To prove being not isomorphic via connectivity of vertices of certain degrees I'm reading Richard J. Trudeau's book "Introduction to Graph Theory", in ch 2 there's an example

Example. The graphs of Figure 35
 are not isomorphic, even though they share the four
  properties: in each v = 8 and e = 10; each has four vertices of degree
  2 and four of degree 3; and they are both in one piece. The structural
  difference is that the vertices of degree are not related in the same
  way in the two graphs. In the first graph the vertices of degree 2
  come in adjacent pairs: B is adjacent to H and D is adjacent to F.
  But in the second graph they are completely separated from one another by vertices of degree 3: no vertex of degree is adjacent to
  any other vertex of degree 2. To see how this prevents the graphs from
  being isomorphic, we shall systematically try to construct an
  isomorphism in all possible ways. We begin by noticing that B, being
  of degree 2, would have to correspond to 1, 3, 6, or 8.
First case: B corresponds to 1.
Then H, being adjacent to B, would have to correspond to 2 or 7. But H
  must correspond to a vertex having the same degree, so H cannot
  correspond to either 2 or 7. Therefore no isomorphism is possible if B
  is made to correspond with 1.
Second case: ...

after discussed all 4 cases, it announces

We have seen that no isomorphism is possible if B is made to
  correspond to any of 1, 3, 6, or 8. But under any isomorphism, B would
  have to correspond to 1, 3, 6, or 8. Therefore no isomorphism is
  possible, and the graphs of Figure 35 are not isomorphic.

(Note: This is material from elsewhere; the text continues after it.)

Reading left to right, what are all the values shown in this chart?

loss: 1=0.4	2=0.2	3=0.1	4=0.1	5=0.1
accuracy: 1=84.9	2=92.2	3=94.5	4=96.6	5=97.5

I agree with all the proof process, just, I wonder, is it enough to assert being not isomorphic via connectivity of vertices of certain degrees? Such as, with such differences

In the first graph the vertices of degree 2 come in adjacent pairs... But in the second graph they are completely separated from
  one another by vertices of degree 3

is it ok to announce the two graphs are not isomorphic? Is there a such general theorem?
 A: Yes, it is sufficient. For a graph $G$, let $G_d$ be the induced subgraph made by vertices of degree $d$. We have the following
Lemma: suppose $f:G \to H$ is an isomorphism of graphs. Then $f| G_d :G_d \to H_d$ is an isomorphism for every $d$.
Indeed, $f$ maps vertices of degree $d$ to vertices of degree $d$: the neighbors of $f(v)$ are exactly $\{f(w)\}$ where $w$ is a neighbor of $w$. So $f|G_d : G_d \to H_d$ is injective and surjective on vertices: injective because it is the restriction of an injective map, surjective because every vertex of degree $d$ must be taken by a vertex of degree $d$. Moreover, for $v,w \in G_d$:
$$(v,w) \in G_d \ \ \Leftrightarrow \ \  (v,w) \in G \ \ \Leftrightarrow \ \  (f(v),f(w) ) \in H \ \ \Leftrightarrow \ \  (f(v),f(w) ) \in H $$
using the property that $f$ is an iso and that $G_d, H_d$ are induced subgraphs.
In your case, set $G$ the graph on the left, $H$ the graph on the right. You have that $G_2$ has two connected components, while $H_2$ has four connected components, so they cannot be isomorphic.